Exercise description:
Update the data below by changing "Ayrton Senna" to "A. Senna" everywhere it appears and keeping everything else the same. Leave the pictures out of your answer.

++++++++++

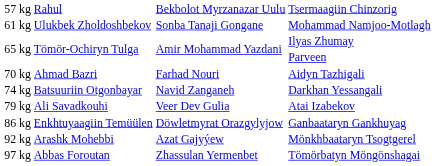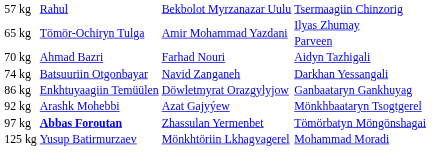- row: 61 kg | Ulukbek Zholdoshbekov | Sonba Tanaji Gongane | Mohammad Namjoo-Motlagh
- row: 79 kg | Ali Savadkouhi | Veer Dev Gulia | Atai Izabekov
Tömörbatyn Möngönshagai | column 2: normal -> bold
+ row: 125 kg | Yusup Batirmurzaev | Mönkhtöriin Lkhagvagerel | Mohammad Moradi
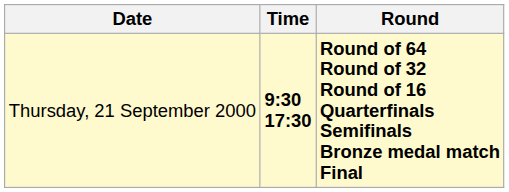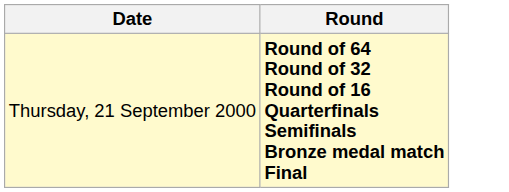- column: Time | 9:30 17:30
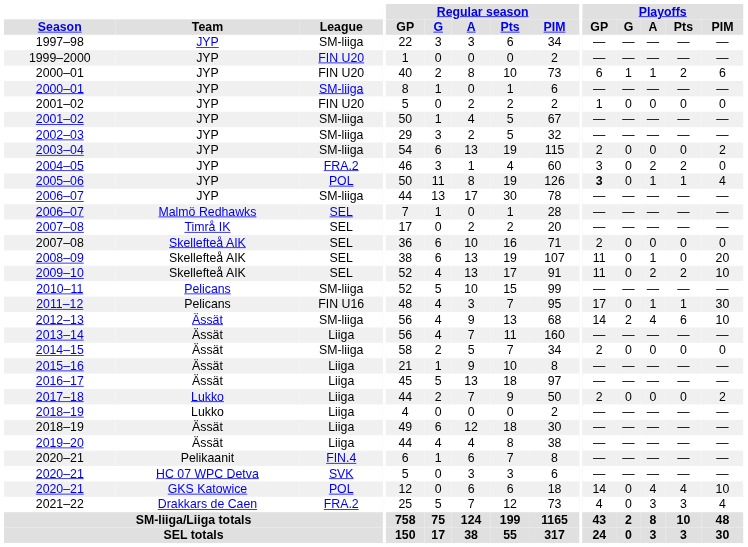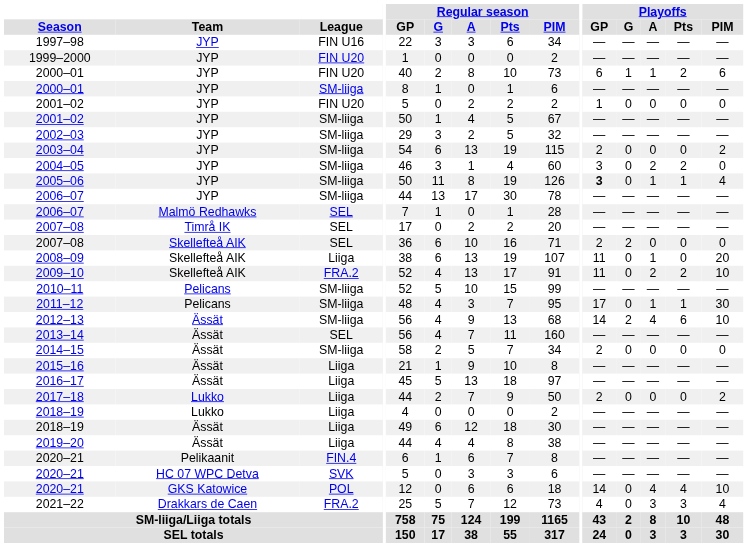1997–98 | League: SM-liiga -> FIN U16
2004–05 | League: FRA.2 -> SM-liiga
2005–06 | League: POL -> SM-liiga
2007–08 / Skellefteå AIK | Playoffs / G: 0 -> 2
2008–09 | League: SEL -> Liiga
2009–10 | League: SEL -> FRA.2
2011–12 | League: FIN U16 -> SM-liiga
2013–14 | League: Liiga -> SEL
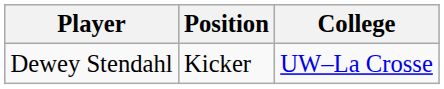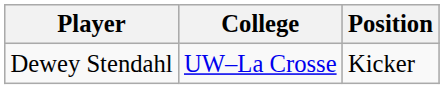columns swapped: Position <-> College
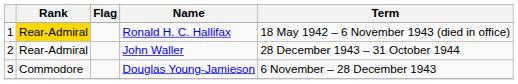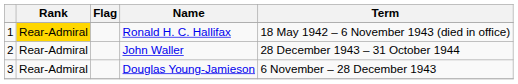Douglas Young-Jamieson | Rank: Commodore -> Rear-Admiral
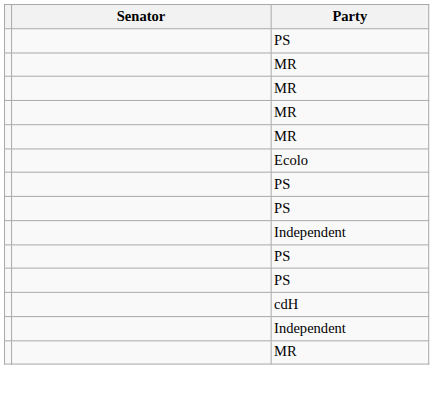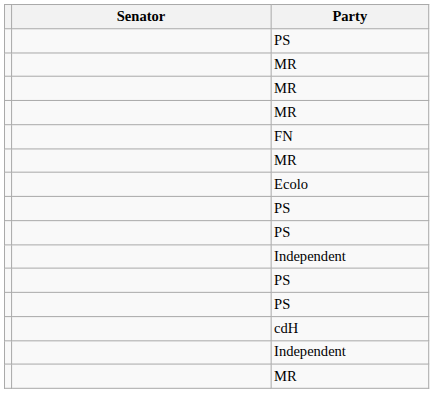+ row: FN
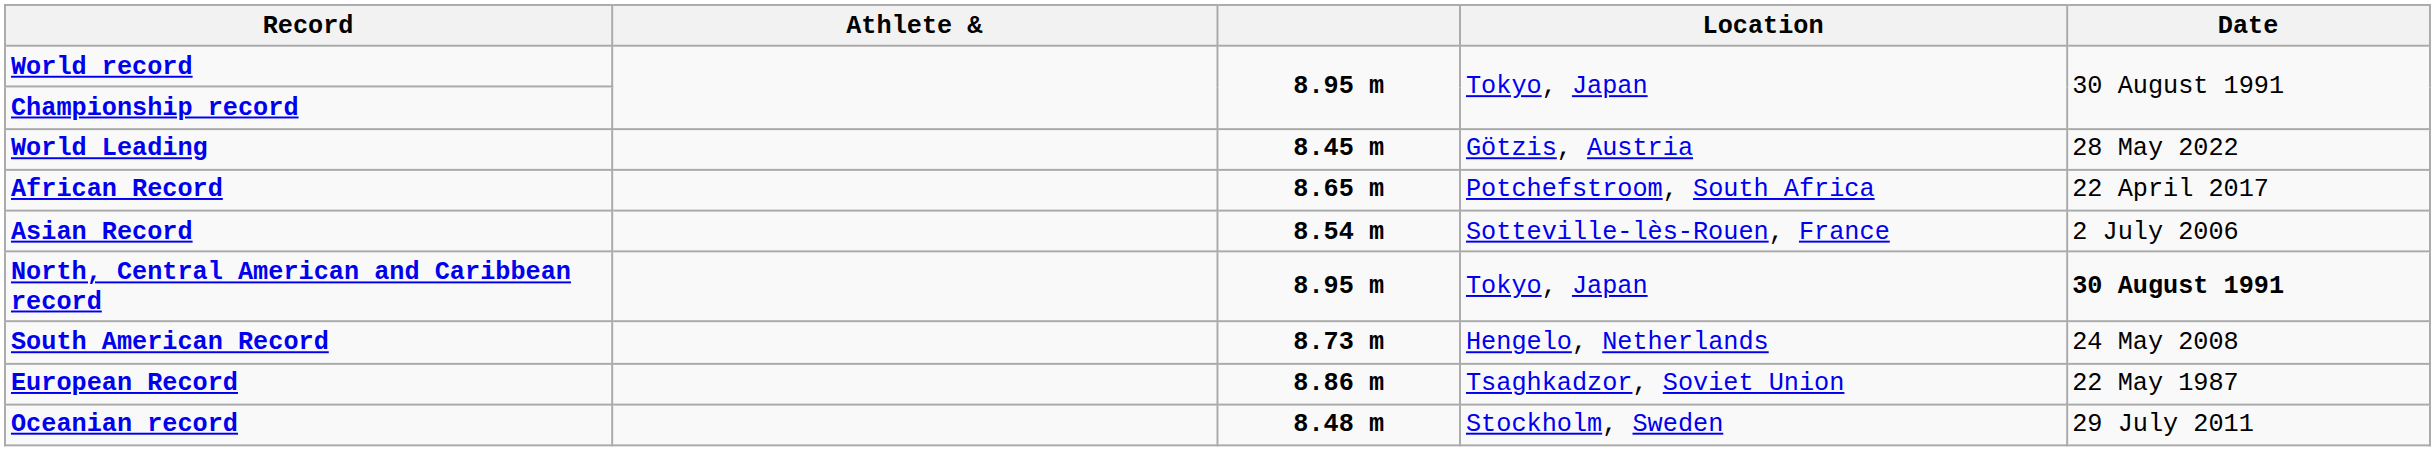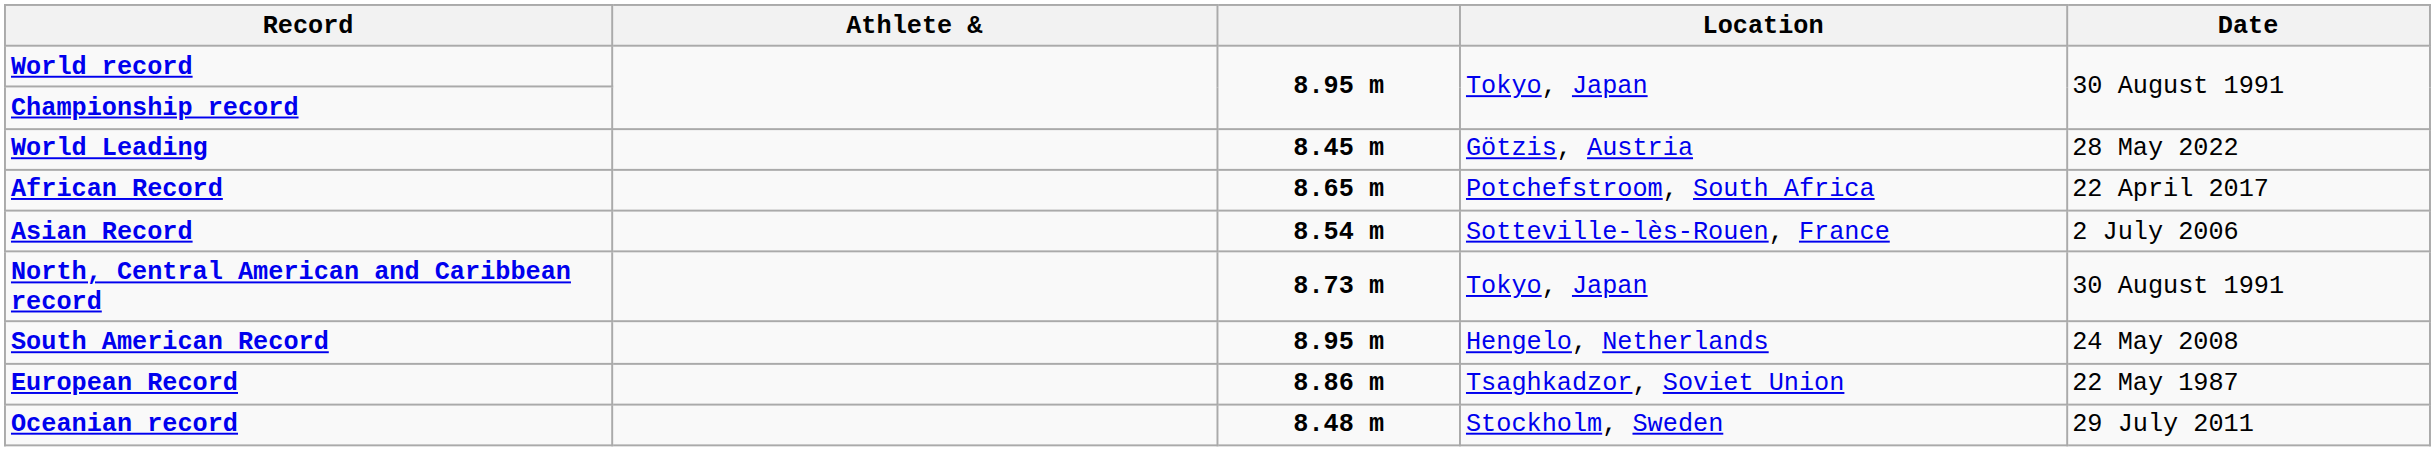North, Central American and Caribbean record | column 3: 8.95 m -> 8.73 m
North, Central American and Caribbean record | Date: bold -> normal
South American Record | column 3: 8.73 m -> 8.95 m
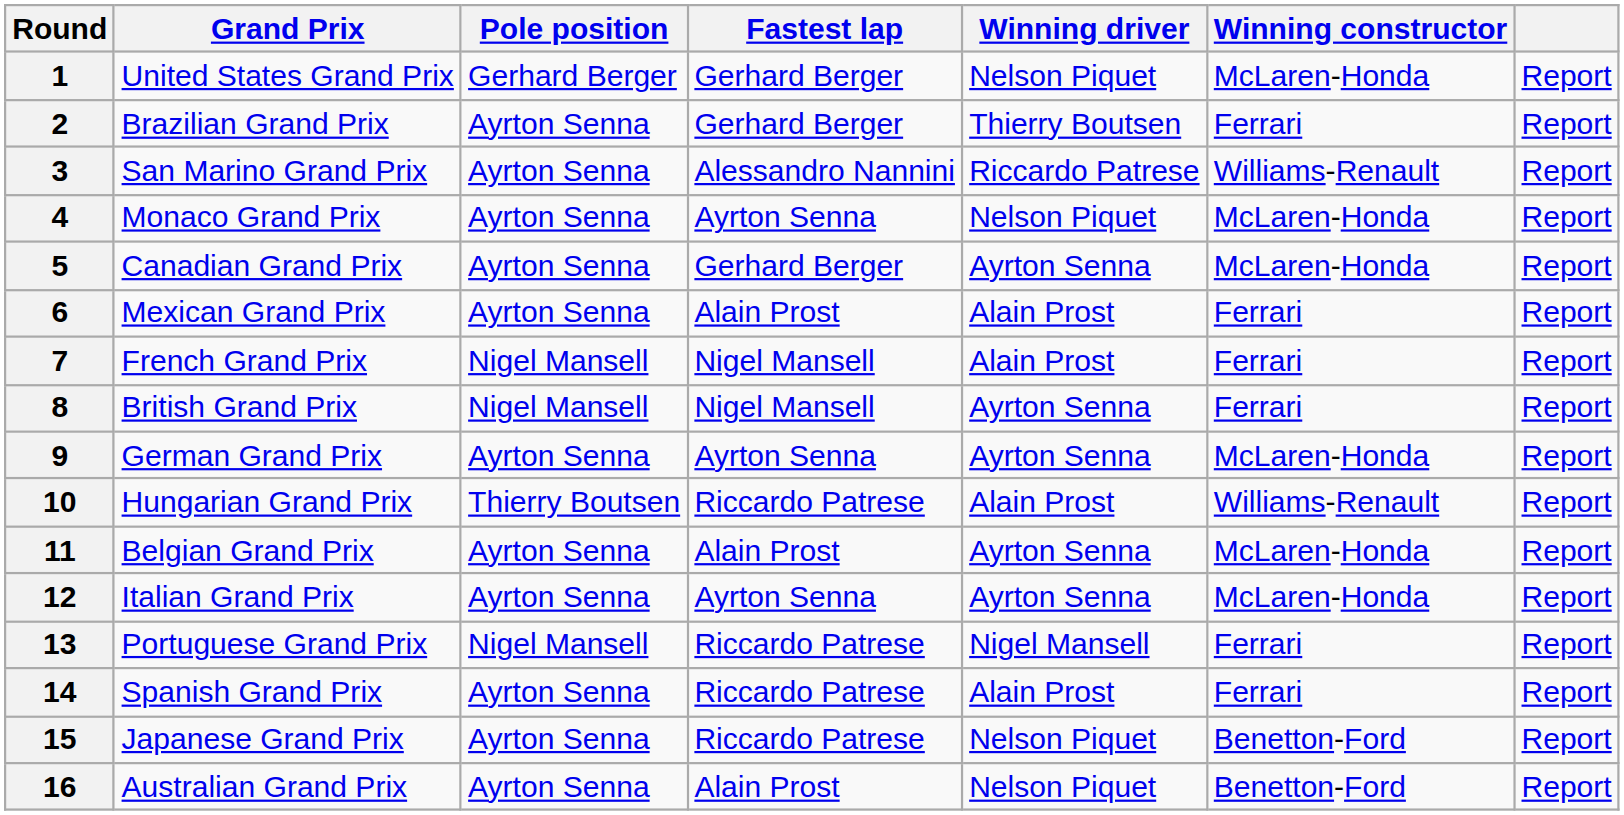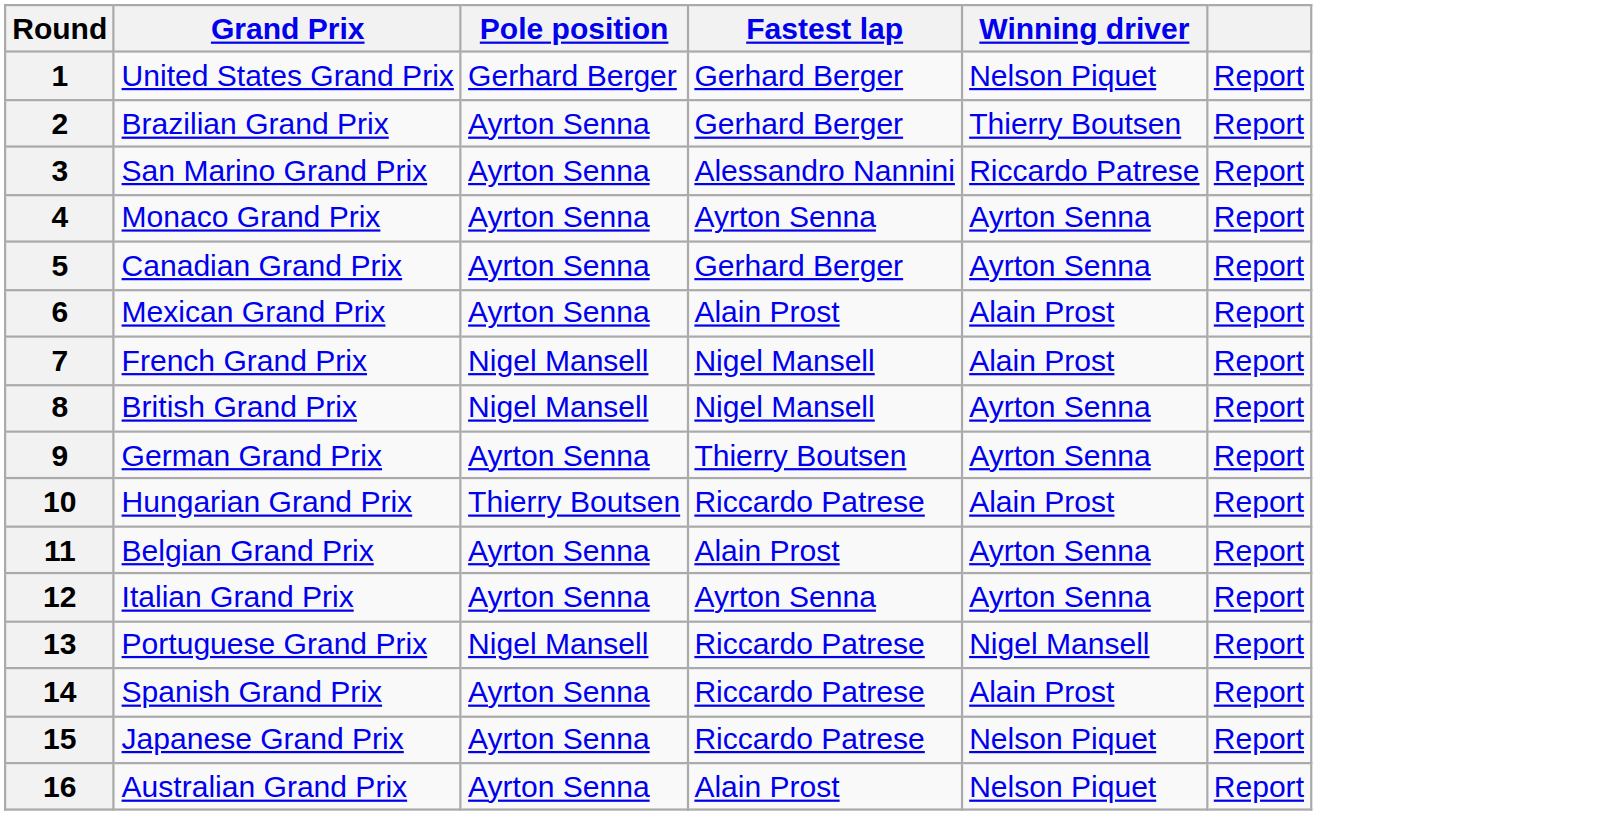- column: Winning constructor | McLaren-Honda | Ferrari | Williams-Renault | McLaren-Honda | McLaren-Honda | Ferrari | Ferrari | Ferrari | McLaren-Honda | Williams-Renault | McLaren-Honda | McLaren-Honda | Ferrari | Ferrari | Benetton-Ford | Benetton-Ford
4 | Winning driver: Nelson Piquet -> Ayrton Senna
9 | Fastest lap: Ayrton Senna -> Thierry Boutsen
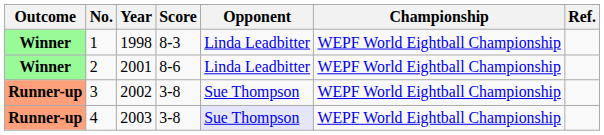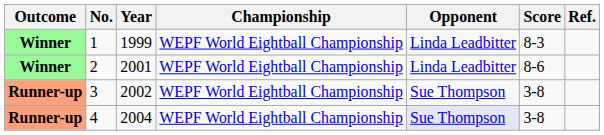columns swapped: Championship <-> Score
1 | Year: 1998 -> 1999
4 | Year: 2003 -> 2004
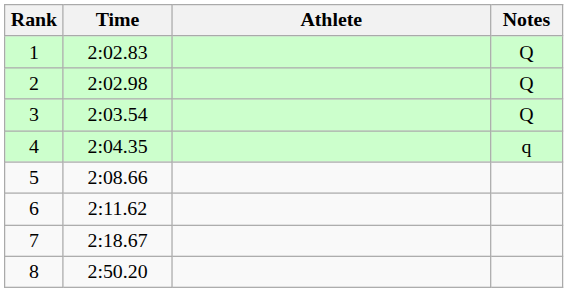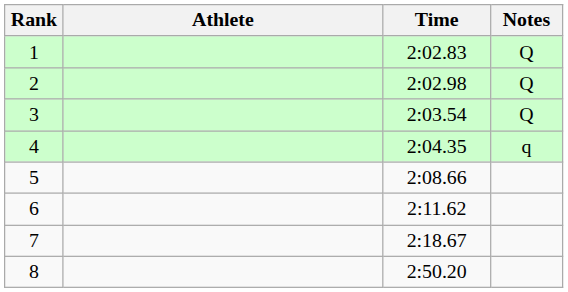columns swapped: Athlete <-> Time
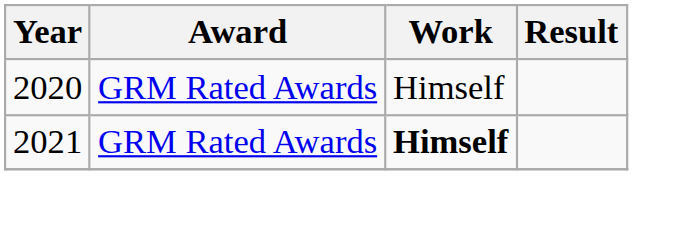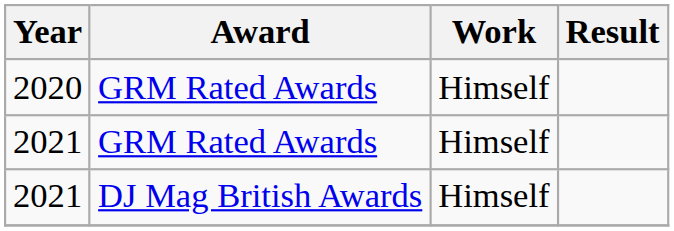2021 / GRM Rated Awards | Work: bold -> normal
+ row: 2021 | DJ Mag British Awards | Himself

++++++++++

Worked answer:
- row: 61 kg | Ulukbek Zholdoshbekov | Sonba Tanaji Gongane | Mohammad Namjoo-Motlagh
- row: 79 kg | Ali Savadkouhi | Veer Dev Gulia | Atai Izabekov
Tömörbatyn Möngönshagai | column 2: normal -> bold
+ row: 125 kg | Yusup Batirmurzaev | Mönkhtöriin Lkhagvagerel | Mohammad Moradi
- column: Time | 9:30 17:30
1997–98 | League: SM-liiga -> FIN U16
2004–05 | League: FRA.2 -> SM-liiga
2005–06 | League: POL -> SM-liiga
2007–08 / Skellefteå AIK | Playoffs / G: 0 -> 2
2008–09 | League: SEL -> Liiga
2009–10 | League: SEL -> FRA.2
2011–12 | League: FIN U16 -> SM-liiga
2013–14 | League: Liiga -> SEL
columns swapped: Position <-> College
Douglas Young-Jamieson | Rank: Commodore -> Rear-Admiral
+ row: FN
North, Central American and Caribbean record | column 3: 8.95 m -> 8.73 m
North, Central American and Caribbean record | Date: bold -> normal
South American Record | column 3: 8.73 m -> 8.95 m
- column: Winning constructor | McLaren-Honda | Ferrari | Williams-Renault | McLaren-Honda | McLaren-Honda | Ferrari | Ferrari | Ferrari | McLaren-Honda | Williams-Renault | McLaren-Honda | McLaren-Honda | Ferrari | Ferrari | Benetton-Ford | Benetton-Ford
4 | Winning driver: Nelson Piquet -> A. Senna
9 | Fastest lap: A. Senna -> Thierry Boutsen
columns swapped: Championship <-> Score
1 | Year: 1998 -> 1999
4 | Year: 2003 -> 2004
columns swapped: Athlete <-> Time
2021 / GRM Rated Awards | Work: bold -> normal
+ row: 2021 | DJ Mag British Awards | Himself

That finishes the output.